Moon pledged to establish a fair and transparent real estate transaction order as well. His single five-year tenure ends in May next year.
He even described the tasks as a way to deliver the "candlelight spirit" that displaced the Park Geun-hye government from power and led to the birth of his administration.
Moon's remarks represented the latest in a series of his strongly worded messages on the issue since the revelation early this month of alleged massive speculative land purchases by officials at the Korea Land and Housing Corp. (LH), the state housing supply arm, over a few years.
It has emerged as arguably the hottest political issue ahead of the April 7 mayoral by-elections in South Korea's two largest cities -- Seoul and Busan.
Moon, however, called for a halt to partisan strife over the matter, saying it is a bipartisan one linked with the campaign for a more transparent and impartial society.
He urged joint efforts to devise ways to bring a fundamental change to the current system, such as creating a new body tasked with overseeing illegal property transactions.
"The responsibility rests primarily on the government, but it's also a problem that our politics has long failed to resolve," he said.
The president then reiterated the importance of maintaining the drive to expand the housing supply under the initiative of the public sector.
He was referring to a package of measures, announced on Feb. 4, to provide a total of 830,000 additional homes, mostly apartments, nationwide over the coming years.
The policy "shouldn't be swayed under any circumstance," he said.
"Cleaning up deep-rooted evils and stabilizing the real estate market are two sides of the same coin," he added. "The government will do its best to ensure that supply measures will be carried out without a setback."
Doubts have grown about the future of the nascent drive to sharply increase housing supply around Seoul and in other major cities, especially since its architect, Land Minister Byeon Chang-heum, has offered to resign to take responsibility for the LH scandal.
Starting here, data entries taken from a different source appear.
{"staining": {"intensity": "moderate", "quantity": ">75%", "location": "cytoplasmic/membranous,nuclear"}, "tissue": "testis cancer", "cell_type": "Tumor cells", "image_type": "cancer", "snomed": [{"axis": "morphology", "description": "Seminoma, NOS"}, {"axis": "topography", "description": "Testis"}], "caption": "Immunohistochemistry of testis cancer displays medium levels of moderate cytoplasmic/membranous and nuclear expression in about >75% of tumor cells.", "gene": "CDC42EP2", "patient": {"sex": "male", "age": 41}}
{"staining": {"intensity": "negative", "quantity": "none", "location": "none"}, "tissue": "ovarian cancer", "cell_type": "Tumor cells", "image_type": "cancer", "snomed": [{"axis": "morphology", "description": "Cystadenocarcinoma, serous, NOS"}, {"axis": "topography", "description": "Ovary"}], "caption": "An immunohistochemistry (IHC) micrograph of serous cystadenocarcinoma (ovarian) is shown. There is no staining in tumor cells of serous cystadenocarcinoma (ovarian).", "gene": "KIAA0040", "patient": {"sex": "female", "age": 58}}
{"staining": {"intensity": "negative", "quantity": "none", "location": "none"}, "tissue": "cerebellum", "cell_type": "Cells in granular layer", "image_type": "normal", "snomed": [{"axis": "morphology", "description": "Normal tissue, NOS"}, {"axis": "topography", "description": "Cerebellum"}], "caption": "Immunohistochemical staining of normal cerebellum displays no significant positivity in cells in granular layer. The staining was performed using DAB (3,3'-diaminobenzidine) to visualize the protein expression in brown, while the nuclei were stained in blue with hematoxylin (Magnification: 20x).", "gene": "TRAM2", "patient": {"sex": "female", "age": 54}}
He served as president of the LH just before assuming the ministerial post last December.
Moon accepted his resignation offer but will let him finish rudimentary work needed for legislation on the Feb. 4 measures before stepping down. The minister is expected to quit the job no later than the by-elections next month.
Another dilemma is that the LH is supposed to play a pivotal role in implementing the policy but has lost public trust due to the scandal, with an extensive police-led probe under way.